Abstract: We investigate the design of mechanisms to incentivize high quality in crowdsourcing environments with strategic agents, when entry is an endogenous, strategic choice. Modeling endogenous entry in crowdsourcing is important because there is a nonzero cost to making a contribution of any quality which can be avoided by not participating, and indeed many sites based on crowdsourced content do not have adequate participation. We use a mechanism with monotone, rank-based, rewards in a model where agents strategically make participation and quality choices to capture a wide variety of crowdsourcing environments, ranging from conventional crowdsourcing contests to crowdsourced content as in online Q&A forums. We first explicitly construct the unique mixed-strategy equilibrium for such monotone rank-order mechanisms, and use these participation probabilities and quality distribution to address the design of incentives for two kinds of rewards that arise in crowdsourcing.
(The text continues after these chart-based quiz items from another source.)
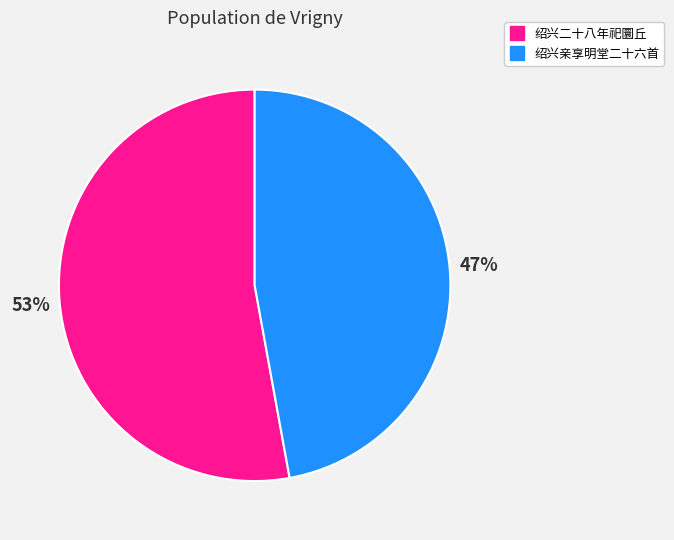

To the nearest percent, what is the difference between the largest and smallest slice percentages?

6%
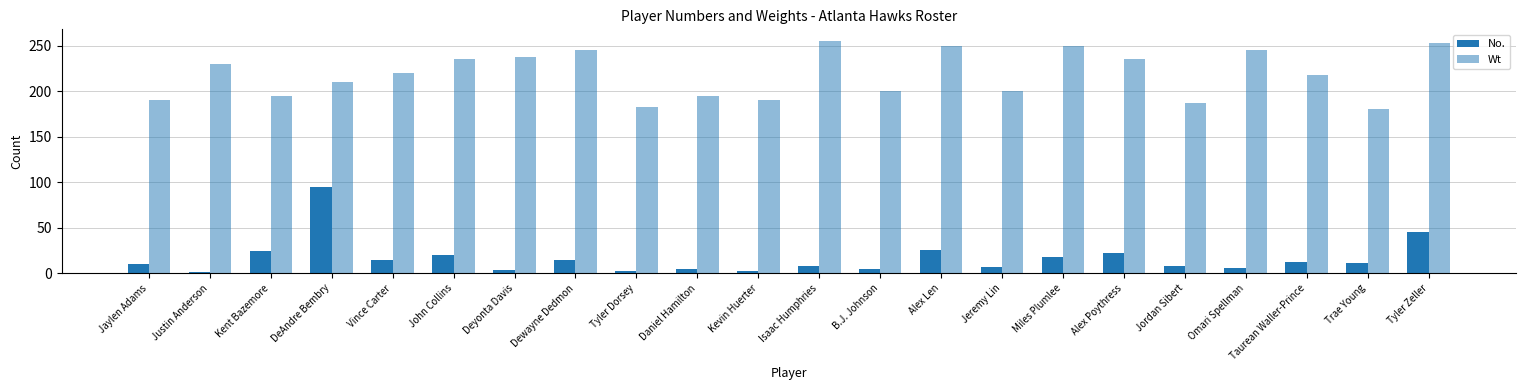

How many values in the Wt series are below 220?

11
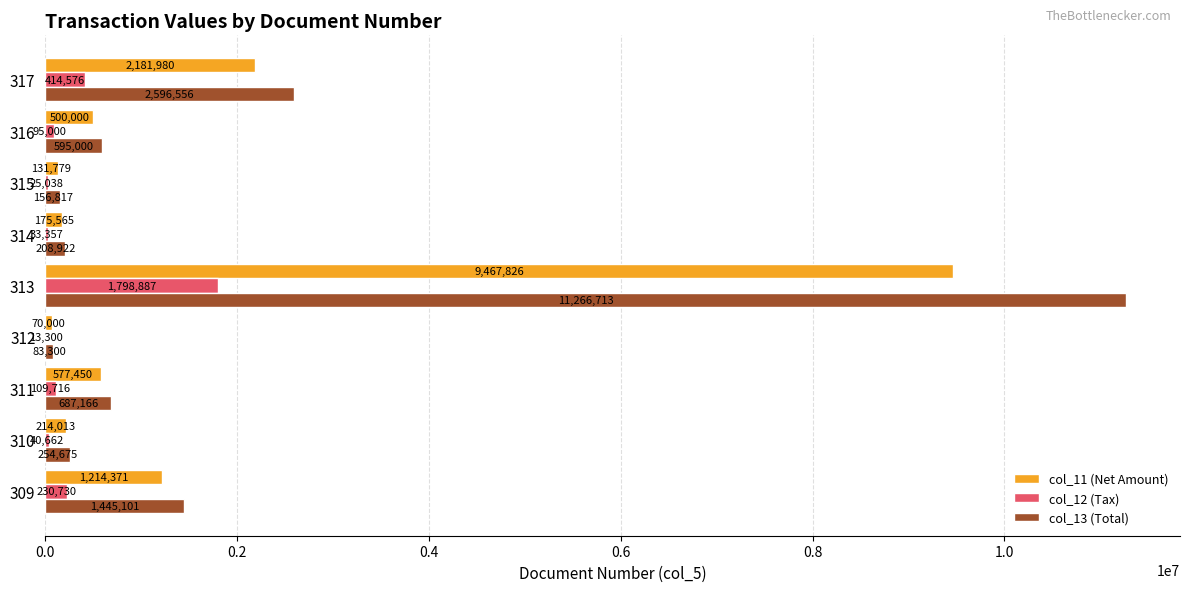

At which label does col_12 (Tax) reach its peak?

313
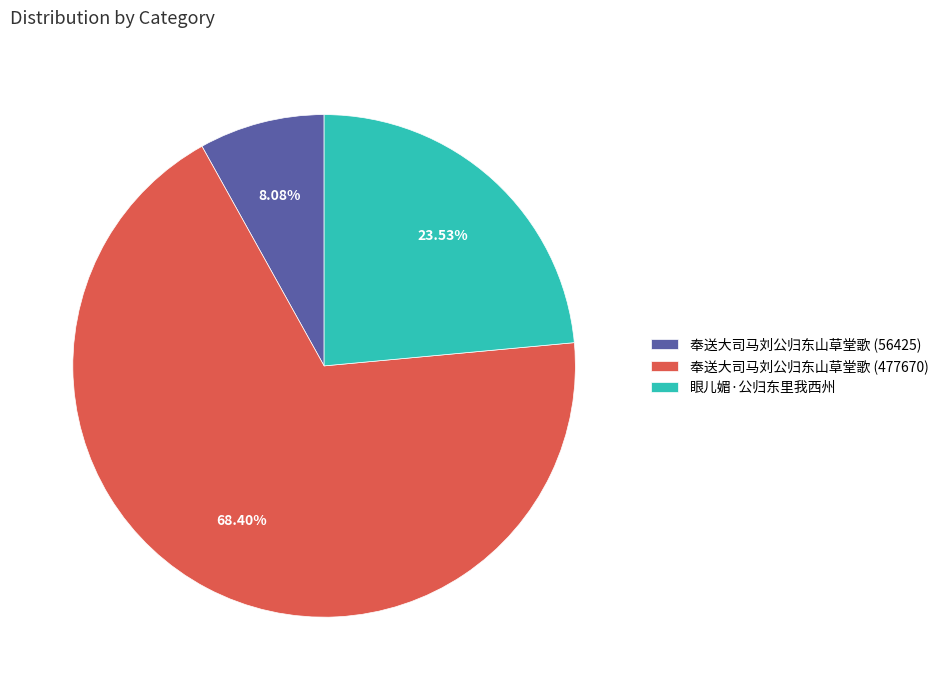

Which category accounts for the majority?

奉送大司马刘公归东山草堂歌 (477670)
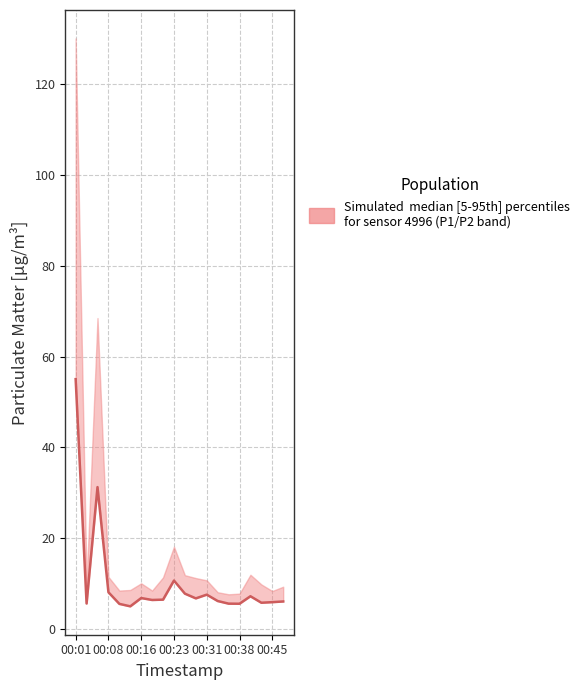

Rank the categories by value from lowest to highest.

00:38, 00:31, 15, 14, 00:08, 17, 18, 19, 13, 7, 8, 11, 00:45, 16, 12, 10, 00:23, 9, 00:16, 00:01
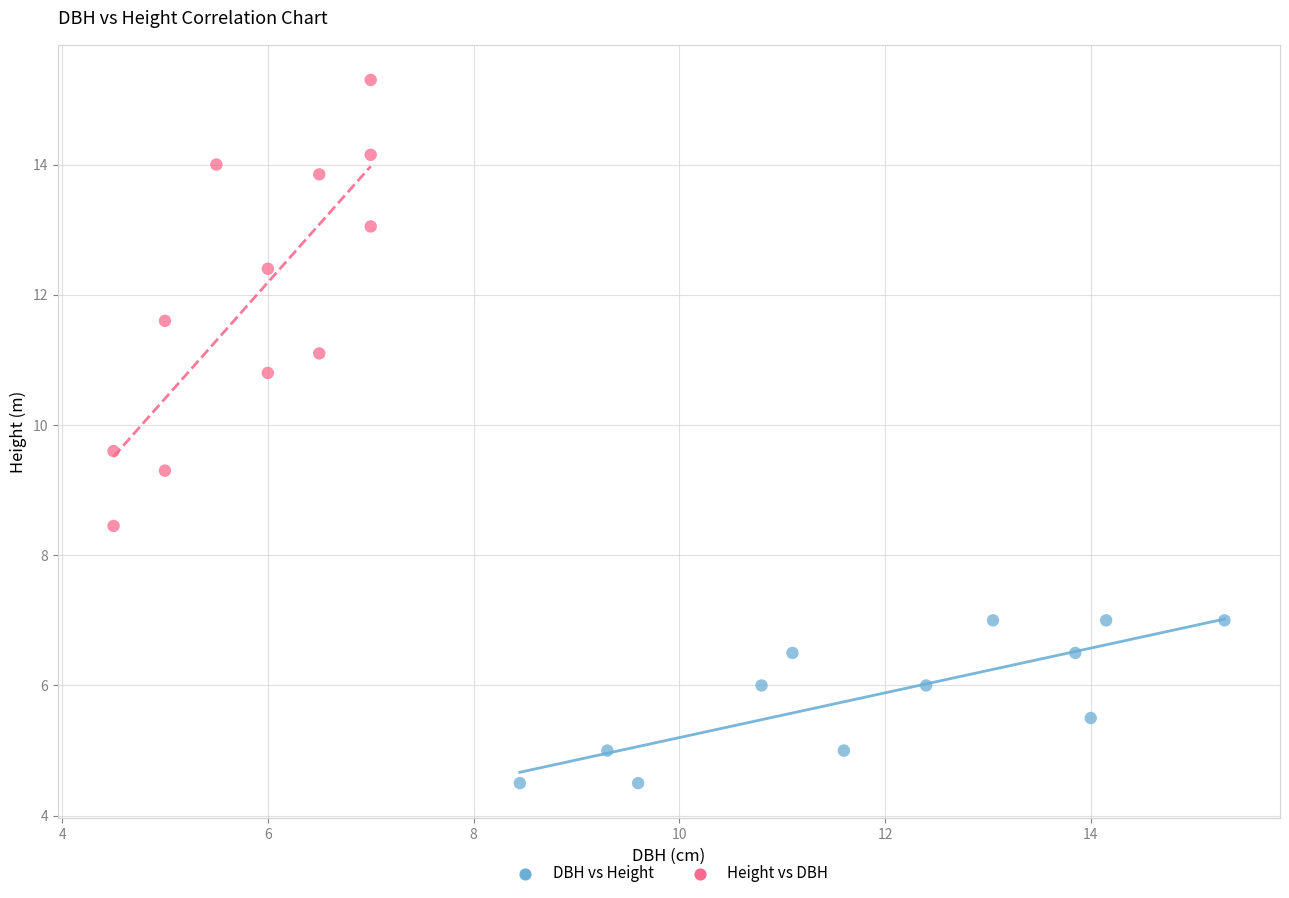

Which series contains the lowest Y value?

DBH vs Height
We first show that for attention rewards as in crowdsourced content, the entire equilibrium distribution improves when the rewards for every rank but the last are as high as possible. In particular, when producing the lowest quality content has low cost, the optimal mechanism displays all but the worst contribution. We next investigate settings where there is a total reward that can be arbitrarily distributed amongst all participants, as in crowdsourcing contests. Unlike with exogenous entry, here the expected number of participants can be increased by subsidizing entry, which could potentially improve the expected quality of the best contribution. However, we show that free entry is dominated by taxing entry- making all entrants pay a small fee, which is rebated to the winner along with whatever rewards were already assigned, can improve the quality of the best contribution over a winner-take-all contest with no taxes.